# Wurlitzer 'Americana' 556 Jukebox manual....



## WereBo (Apr 5, 2008)

Hi folks :wave:

A bit of an odd one but a friend of Mrs WereBo (also her boss) has recently acquired a pre-owned 'Wurlitzer 'Americana' 556' jukebox. I spent about an hour searching for a 'user-manual' without any joy, but my browser keeps directing me to UK sites, most of the time.

I know it's a long-shot, but does anyone from t'other side of the pond have any ideas if/where such a manual can be found?


----------



## Wrench97 (May 10, 2008)

What type of manual are you looking for?
Here are the wiring diagrams for the amp> Index of /PDF_Jukebox/Wurlitzer/Schematics (scroll down to 556 there are a couple sub models to choose from.

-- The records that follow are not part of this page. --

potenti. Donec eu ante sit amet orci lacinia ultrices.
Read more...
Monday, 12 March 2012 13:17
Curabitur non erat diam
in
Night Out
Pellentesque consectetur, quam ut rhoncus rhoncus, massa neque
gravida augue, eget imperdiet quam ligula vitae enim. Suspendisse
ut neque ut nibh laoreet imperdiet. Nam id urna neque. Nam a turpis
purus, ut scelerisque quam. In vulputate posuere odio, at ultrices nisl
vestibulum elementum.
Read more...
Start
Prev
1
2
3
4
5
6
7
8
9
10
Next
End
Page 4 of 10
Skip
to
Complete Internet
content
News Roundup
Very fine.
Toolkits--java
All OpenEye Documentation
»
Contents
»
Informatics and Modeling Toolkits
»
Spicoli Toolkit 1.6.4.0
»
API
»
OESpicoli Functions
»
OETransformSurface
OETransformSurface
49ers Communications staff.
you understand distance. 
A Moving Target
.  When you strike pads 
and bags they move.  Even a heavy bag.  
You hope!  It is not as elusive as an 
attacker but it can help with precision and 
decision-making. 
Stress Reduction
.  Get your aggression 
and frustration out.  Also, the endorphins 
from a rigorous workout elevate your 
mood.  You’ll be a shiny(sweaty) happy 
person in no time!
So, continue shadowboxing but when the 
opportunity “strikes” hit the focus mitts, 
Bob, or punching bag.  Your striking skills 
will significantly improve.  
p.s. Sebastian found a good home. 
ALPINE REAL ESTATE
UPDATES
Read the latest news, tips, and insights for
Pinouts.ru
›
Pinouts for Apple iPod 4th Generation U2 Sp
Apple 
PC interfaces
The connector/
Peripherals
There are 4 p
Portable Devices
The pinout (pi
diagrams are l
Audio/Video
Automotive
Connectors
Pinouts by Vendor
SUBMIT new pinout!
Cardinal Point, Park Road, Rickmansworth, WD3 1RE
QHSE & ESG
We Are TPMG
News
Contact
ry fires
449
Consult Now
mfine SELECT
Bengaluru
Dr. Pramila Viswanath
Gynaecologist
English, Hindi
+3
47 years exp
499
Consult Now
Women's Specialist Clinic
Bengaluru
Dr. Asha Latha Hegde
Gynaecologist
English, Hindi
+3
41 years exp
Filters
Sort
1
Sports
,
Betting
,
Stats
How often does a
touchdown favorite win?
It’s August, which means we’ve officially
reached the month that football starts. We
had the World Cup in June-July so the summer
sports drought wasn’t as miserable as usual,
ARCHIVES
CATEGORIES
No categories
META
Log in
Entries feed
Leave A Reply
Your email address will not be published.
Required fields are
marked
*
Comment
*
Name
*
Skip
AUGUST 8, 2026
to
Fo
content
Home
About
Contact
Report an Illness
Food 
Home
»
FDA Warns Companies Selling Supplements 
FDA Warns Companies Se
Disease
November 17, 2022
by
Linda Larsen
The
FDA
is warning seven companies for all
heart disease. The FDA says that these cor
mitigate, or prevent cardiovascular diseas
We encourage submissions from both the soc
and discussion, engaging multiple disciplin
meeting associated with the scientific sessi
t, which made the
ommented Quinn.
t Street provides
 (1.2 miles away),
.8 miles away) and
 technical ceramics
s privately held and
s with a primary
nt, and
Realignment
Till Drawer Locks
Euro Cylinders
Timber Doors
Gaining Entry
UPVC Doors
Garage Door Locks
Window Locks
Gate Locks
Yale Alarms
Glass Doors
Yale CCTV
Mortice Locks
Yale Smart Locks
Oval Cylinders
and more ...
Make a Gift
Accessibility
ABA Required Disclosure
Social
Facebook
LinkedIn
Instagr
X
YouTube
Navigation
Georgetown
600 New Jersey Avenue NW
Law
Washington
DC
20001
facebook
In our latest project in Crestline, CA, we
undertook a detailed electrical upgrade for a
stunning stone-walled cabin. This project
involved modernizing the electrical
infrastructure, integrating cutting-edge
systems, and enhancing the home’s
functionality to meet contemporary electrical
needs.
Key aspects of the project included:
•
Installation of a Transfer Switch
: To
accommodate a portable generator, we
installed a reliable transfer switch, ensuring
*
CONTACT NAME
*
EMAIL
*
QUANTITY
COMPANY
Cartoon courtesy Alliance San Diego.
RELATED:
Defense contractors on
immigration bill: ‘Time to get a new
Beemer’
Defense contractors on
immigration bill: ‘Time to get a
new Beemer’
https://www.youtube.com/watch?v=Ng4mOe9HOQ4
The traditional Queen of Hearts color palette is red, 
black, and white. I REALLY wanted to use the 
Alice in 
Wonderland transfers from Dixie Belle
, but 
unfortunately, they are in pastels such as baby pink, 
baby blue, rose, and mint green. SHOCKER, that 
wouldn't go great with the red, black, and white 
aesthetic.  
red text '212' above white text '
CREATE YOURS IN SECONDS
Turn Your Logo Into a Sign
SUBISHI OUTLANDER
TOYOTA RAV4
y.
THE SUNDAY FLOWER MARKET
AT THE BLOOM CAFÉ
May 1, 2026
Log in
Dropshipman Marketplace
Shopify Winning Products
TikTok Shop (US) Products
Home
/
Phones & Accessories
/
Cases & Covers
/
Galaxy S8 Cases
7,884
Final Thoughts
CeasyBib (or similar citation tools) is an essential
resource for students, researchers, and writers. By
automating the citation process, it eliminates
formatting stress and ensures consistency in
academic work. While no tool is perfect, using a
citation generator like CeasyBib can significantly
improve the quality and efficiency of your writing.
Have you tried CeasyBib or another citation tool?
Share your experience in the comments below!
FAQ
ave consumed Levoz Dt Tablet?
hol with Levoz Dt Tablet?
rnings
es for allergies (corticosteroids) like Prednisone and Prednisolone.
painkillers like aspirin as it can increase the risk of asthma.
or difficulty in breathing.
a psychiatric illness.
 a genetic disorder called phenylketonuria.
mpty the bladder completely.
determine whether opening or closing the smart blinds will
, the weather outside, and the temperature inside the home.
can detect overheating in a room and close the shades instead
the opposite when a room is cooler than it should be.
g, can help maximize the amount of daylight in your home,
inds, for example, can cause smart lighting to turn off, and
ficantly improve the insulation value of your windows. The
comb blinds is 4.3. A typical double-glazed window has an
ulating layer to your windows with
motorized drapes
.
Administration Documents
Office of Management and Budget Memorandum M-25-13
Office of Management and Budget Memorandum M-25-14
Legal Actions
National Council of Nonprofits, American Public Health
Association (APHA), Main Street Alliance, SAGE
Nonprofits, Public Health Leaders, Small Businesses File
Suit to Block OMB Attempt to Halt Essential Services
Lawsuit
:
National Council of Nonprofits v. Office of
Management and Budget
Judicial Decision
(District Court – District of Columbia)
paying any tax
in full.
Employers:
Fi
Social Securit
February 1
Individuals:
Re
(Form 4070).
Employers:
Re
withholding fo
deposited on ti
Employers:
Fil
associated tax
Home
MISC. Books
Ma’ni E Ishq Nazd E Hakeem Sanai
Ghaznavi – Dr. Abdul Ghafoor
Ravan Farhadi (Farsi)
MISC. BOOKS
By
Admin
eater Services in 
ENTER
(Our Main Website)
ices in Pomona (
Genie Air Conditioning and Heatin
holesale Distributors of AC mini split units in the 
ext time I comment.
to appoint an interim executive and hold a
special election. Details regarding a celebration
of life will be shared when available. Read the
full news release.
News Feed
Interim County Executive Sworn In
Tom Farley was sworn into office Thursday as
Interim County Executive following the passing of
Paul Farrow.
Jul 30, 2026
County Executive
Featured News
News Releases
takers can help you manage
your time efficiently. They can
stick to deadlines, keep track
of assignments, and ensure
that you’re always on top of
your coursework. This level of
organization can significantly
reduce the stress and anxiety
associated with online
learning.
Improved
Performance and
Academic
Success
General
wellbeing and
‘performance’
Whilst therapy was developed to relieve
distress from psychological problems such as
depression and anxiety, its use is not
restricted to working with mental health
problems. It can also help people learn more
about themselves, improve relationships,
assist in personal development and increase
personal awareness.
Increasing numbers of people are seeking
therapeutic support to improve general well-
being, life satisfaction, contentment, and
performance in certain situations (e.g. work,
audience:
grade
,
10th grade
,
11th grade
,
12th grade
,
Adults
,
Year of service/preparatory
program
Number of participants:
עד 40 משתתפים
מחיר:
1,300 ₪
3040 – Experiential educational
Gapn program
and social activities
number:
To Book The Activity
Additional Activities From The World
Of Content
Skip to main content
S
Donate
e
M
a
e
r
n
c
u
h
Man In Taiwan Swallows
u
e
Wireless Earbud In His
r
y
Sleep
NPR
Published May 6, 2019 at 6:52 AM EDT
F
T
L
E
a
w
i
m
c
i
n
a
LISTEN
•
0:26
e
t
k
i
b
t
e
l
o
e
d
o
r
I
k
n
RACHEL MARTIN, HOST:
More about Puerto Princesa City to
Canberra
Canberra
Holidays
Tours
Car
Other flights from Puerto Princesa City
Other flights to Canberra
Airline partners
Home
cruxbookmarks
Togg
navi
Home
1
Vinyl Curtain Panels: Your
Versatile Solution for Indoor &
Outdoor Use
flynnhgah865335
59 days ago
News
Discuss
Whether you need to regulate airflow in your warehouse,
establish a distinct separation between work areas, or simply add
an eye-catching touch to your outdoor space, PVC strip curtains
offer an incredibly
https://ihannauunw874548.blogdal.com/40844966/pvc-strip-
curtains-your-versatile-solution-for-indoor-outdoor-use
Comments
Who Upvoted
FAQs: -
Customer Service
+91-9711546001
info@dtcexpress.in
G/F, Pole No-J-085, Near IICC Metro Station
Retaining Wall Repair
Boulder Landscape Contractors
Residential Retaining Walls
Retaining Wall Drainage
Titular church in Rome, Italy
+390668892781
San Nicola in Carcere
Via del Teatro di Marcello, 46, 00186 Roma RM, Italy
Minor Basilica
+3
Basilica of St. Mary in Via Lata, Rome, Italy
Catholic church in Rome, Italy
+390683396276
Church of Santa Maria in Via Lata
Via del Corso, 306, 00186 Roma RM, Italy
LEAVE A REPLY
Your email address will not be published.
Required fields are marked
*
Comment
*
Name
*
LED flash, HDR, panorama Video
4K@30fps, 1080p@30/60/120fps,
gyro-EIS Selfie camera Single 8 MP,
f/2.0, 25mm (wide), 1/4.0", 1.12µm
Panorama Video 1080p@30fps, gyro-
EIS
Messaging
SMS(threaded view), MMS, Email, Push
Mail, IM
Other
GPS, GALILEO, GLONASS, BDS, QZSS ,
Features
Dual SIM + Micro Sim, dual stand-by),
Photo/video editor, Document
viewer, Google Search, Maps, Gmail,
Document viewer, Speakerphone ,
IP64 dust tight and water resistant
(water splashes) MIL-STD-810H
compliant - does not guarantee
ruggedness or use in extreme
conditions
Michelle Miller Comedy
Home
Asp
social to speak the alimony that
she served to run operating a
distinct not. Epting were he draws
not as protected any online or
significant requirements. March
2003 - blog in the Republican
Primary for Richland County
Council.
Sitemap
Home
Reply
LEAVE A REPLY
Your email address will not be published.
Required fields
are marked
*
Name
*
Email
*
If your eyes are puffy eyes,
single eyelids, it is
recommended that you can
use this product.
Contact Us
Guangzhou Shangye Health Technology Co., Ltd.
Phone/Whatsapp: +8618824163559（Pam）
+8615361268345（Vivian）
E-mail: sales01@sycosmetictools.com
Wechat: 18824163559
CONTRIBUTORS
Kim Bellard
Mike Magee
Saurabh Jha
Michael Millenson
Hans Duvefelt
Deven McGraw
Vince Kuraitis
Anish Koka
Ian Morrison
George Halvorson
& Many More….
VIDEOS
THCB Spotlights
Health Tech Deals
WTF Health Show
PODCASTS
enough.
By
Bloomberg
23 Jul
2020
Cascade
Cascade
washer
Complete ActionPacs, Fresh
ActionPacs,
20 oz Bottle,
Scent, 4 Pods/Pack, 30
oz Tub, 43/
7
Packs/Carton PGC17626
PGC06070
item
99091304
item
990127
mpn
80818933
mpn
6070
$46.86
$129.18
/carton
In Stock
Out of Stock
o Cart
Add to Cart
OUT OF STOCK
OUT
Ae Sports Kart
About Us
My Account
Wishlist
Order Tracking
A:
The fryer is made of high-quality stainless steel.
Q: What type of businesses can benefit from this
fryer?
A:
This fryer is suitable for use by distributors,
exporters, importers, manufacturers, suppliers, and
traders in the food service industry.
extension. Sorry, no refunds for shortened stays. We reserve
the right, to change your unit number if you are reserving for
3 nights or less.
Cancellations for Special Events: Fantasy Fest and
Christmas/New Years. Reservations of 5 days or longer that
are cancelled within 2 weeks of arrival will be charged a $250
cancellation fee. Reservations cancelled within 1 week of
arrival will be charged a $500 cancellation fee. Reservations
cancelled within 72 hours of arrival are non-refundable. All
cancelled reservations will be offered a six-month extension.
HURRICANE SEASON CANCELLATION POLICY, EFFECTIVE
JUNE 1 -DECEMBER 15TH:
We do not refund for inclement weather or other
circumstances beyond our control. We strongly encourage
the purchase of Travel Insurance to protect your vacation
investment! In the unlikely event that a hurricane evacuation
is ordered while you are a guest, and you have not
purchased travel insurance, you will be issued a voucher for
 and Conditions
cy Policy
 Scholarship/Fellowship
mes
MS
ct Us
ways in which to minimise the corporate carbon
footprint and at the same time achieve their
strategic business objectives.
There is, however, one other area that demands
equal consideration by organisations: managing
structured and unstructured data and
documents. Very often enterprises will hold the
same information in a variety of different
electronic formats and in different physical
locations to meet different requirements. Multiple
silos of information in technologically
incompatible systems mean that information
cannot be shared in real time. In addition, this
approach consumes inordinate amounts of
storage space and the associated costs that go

Also it appears the Americana models are 3100, 3200 and 3300 I wonder if the numbering is different between the US and German produced models?


----------



## WereBo (Apr 5, 2008)

She's after the User or Installation manual, I found the schematic but it's only partially complete, the left-hand page isn't there :sigh:

I saw the owner earlier this evening and she said the label is damaged, but she's going to take a magnifying-glass to it, just in case there's an 'A' or 'B' missing.


----------